Published by World Tibet Network News - Wednesday - April 16, 1997New York Times - April 16, 1997
GENEVA -- After a vigorous lobbying campaign that divided European nations, China on Tuesday defeated a resolution condemning its human rights record at a U.N. commission, preventing even debate on the issue.
It was the seventh consecutive year that resolutions assailing China have failed before the U.N. Human Rights Commission. Beijing's victory Tuesday, on a vote of 27 to 17, was by its widest margin ever.
Wu Jianmin, China's delegate, termed the vote "a victory for cooperation over confrontation." Earlier, in a speech to an audience packed in the wood-paneled U.N. meeting room, Wu labeled the resolution "an outrageous distortion of China's reality" and said it reflected Western attempts to "dominate China's fate."

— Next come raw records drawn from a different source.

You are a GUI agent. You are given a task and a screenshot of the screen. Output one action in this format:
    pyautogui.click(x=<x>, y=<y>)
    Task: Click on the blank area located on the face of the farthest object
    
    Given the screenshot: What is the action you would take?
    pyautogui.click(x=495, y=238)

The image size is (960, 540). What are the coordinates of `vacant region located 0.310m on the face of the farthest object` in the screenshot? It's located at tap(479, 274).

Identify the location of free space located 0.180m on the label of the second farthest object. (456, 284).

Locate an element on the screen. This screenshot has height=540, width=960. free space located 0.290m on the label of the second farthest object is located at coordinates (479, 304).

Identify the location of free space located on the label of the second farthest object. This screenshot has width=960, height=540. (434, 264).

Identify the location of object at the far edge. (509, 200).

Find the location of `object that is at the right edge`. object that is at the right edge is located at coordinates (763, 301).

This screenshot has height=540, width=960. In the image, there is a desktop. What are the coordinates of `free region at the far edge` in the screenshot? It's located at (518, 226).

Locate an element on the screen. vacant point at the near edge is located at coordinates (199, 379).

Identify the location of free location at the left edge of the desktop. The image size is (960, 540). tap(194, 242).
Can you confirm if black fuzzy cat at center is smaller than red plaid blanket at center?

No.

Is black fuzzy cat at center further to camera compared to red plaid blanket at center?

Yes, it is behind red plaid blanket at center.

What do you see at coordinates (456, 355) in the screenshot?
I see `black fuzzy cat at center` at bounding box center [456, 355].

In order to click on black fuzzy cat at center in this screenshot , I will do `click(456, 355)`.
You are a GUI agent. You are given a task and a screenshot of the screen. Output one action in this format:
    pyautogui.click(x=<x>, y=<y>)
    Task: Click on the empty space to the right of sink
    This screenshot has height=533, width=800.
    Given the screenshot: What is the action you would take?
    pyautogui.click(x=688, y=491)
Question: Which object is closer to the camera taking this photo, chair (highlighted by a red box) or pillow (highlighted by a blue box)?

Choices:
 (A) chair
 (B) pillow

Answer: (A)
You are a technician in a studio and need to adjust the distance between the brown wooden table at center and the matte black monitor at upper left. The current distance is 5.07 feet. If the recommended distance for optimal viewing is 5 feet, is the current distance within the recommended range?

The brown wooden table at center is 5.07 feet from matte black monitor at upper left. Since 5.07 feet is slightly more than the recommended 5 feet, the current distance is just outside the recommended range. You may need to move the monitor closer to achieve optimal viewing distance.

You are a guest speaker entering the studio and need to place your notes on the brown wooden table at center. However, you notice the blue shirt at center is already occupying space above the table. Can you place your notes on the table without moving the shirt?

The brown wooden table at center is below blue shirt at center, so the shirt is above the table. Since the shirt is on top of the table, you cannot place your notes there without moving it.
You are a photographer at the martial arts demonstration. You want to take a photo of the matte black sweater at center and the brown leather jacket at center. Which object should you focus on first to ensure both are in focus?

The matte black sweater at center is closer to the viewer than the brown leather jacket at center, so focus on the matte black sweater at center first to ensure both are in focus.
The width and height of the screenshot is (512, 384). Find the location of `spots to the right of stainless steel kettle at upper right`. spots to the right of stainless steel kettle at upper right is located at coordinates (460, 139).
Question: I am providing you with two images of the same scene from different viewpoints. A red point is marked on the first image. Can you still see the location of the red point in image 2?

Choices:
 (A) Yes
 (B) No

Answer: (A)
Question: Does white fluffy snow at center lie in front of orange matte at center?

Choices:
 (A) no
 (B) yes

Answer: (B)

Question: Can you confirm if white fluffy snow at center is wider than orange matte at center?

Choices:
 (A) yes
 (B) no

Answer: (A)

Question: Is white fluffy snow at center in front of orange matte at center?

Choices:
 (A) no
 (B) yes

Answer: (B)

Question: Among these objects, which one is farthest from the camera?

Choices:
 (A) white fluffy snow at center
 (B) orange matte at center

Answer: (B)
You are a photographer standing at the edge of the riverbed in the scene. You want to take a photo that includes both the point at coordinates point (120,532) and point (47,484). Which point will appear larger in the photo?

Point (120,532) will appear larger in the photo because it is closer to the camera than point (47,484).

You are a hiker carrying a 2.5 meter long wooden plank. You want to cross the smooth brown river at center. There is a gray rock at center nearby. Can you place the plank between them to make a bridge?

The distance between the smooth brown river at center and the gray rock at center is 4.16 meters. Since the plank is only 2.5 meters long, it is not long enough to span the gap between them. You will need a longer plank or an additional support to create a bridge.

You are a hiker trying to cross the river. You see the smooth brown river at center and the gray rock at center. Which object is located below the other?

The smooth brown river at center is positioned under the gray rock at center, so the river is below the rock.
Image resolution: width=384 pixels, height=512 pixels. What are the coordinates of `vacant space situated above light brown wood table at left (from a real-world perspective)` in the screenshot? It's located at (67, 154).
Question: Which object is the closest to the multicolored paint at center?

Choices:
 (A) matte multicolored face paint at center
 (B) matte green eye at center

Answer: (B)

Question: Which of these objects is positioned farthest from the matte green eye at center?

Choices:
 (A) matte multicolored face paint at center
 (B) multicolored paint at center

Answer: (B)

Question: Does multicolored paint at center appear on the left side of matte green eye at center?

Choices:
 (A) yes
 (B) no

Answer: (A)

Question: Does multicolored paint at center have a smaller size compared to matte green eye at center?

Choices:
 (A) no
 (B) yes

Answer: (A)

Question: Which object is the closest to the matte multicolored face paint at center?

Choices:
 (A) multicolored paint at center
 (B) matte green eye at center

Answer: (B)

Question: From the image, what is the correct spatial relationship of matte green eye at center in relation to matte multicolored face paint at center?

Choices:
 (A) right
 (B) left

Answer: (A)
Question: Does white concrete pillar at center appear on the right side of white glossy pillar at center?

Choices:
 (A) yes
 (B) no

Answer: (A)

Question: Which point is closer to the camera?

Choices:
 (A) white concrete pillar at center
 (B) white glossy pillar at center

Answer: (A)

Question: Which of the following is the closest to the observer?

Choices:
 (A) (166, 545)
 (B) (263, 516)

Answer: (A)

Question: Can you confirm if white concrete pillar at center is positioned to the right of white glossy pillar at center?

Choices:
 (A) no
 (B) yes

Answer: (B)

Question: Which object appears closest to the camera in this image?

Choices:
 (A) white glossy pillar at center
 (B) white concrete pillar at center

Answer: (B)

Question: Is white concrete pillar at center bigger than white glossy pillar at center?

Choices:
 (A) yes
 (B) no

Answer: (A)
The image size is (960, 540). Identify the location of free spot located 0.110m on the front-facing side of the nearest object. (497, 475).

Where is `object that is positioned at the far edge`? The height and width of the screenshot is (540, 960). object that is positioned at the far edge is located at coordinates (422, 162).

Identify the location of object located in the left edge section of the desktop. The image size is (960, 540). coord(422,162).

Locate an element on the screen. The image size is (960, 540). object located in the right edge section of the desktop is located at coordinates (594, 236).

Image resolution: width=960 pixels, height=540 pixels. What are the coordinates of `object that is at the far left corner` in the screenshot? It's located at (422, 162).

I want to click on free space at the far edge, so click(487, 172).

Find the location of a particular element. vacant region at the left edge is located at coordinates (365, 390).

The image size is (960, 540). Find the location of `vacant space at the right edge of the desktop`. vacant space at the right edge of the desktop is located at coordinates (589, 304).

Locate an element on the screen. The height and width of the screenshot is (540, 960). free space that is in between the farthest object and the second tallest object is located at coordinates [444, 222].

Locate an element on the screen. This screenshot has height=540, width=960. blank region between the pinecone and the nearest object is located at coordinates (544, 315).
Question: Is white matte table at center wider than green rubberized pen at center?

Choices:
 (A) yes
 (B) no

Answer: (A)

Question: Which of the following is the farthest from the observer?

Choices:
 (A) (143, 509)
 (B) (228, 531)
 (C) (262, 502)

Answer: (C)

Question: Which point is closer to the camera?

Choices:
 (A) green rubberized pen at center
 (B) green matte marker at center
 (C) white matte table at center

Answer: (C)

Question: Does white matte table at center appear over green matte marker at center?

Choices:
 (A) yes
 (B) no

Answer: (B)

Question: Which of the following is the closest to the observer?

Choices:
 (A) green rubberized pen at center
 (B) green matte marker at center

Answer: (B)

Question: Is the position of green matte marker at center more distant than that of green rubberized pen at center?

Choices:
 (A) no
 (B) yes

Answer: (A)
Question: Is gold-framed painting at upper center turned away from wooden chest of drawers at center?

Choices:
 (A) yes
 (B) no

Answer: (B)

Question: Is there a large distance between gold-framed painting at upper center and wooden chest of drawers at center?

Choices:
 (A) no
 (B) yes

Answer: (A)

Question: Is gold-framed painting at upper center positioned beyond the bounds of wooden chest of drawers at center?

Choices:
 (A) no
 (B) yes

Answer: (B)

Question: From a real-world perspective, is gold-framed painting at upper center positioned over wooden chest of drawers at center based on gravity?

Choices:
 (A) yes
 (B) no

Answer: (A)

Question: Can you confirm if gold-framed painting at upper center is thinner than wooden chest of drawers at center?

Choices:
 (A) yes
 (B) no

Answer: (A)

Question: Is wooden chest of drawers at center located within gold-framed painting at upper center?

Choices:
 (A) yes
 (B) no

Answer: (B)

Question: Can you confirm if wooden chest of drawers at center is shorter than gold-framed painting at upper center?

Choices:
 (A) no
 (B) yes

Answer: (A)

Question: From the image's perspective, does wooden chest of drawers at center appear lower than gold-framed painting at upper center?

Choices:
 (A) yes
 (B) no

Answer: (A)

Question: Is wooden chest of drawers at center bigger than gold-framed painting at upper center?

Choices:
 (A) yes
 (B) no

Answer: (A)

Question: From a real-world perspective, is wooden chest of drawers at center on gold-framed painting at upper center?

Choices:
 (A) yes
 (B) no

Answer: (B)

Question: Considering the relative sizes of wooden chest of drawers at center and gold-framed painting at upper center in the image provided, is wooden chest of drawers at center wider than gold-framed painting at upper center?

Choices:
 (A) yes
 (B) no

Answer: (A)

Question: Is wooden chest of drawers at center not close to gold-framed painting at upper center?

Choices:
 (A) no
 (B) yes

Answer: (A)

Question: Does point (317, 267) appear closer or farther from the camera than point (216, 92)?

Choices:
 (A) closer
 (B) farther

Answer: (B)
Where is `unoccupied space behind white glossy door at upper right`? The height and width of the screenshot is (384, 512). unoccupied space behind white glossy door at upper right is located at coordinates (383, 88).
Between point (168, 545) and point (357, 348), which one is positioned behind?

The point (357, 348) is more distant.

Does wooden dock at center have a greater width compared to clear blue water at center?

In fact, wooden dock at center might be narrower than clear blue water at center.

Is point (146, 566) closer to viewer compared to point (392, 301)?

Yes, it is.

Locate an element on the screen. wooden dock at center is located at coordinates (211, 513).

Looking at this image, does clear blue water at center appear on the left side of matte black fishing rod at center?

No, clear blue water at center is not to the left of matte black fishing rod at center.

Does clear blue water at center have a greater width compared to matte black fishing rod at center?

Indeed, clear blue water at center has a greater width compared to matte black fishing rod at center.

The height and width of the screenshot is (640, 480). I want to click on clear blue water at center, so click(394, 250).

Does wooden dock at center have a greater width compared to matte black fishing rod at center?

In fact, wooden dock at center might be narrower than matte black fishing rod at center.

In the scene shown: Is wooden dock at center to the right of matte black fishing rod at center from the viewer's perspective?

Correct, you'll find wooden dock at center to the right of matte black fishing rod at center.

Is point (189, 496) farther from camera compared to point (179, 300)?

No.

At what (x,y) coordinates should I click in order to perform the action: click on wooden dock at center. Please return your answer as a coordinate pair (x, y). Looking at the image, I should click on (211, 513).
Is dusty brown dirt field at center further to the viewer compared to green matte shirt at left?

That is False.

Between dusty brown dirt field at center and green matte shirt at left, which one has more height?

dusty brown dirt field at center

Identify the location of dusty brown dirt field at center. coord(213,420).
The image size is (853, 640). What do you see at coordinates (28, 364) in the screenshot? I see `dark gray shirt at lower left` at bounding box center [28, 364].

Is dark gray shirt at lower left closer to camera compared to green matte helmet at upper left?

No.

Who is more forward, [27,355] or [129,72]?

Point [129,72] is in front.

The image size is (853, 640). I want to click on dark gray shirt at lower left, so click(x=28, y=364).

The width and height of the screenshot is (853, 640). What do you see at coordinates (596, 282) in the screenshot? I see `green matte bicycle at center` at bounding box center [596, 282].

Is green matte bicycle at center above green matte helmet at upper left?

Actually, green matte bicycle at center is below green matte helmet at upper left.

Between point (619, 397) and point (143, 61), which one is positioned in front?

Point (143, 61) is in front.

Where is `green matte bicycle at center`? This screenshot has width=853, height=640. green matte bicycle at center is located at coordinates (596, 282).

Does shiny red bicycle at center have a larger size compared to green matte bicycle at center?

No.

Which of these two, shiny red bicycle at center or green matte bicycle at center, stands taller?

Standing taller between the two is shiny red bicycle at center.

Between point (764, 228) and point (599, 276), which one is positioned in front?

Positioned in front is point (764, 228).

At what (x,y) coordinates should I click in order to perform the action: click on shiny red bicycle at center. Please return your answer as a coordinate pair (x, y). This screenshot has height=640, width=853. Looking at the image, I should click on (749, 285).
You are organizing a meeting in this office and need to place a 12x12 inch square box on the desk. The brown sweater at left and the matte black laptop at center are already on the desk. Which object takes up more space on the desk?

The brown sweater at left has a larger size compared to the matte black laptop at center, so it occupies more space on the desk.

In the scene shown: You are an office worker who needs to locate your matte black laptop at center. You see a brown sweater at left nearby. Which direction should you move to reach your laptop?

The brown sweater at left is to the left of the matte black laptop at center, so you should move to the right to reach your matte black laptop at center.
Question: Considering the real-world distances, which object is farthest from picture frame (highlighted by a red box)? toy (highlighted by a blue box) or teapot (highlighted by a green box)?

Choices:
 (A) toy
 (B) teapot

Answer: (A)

He asserted that the Chinese people "had no human rights to speak of" before the Communists came to power in 1949, and he dismissed the resolution criticizing China's rights record and its treatment of Tibet as Western "impudence." He said China had followed its own course for 5,000 years and would continue to do so.
Wu said the West had a powerful interest in preserving China's stability, saying that if even 1 percent of his countrymen -- 12 million people -- were to flee, "the prosperity of East Asia would be destroyed overnight."
In Washington, Secretary of State Madeleine Albright said the United States regretted the vote.
"We recognize that no nation is perfect, and that none has all the answers," she said. "But we also believe that human rights are a legitimate subject for discussion among nations. On this, we differ with China."
Resolutions against China were first introduced at the commission in 1990 after the violent crackdown against pro-democracy demonstrators in Beijing. This year, diplomats said, China waged a particularly assertive campaign against the resolution.
France and Germany refused to co-sponsor the resolution condemning Beijing, prompting human rights groups to accuse France of softening its position in order to win a major plane deal when President Jacques Chirac visits China.
The Netherlands, which holds the rotating presidency of the 15-member European Union, then balked at introducing other human rights motions in protest at the French and German stand on China. It later relented.
"We've had disagreements before, but this is the first time we are hanging our dirty linen out because of such a disagreement," said the Dutch delegate, Peter van Wulfften Palthe. The resolution criticizing China was sponsored by Denmark and the United States. Denmark urged the 53 nations of the commission to hold China to the same rules as other member countries.
Tyge Lehmann, Denmark's delegate, said after the vote: "China conducted a rather aggressive campaign that has paid off. There were a lot of threats."
China announced before the vote that it was canceling some official visits with Denmark because of its sponsorship of the resolution. Unperturbed by Chinese actions, Lehmann pointed out that Denmark imports three times as many Chinese goods as it exports to China.
American officials insisted that the resolution had been a "matter of principle," and that Tuesday night's two-hour debate had helped keep the spotlight on China's human rights record.
Tuesday's vote was on a procedural motion that the United Nations take no action on the resolution. Nine countries, including Russia, abstained.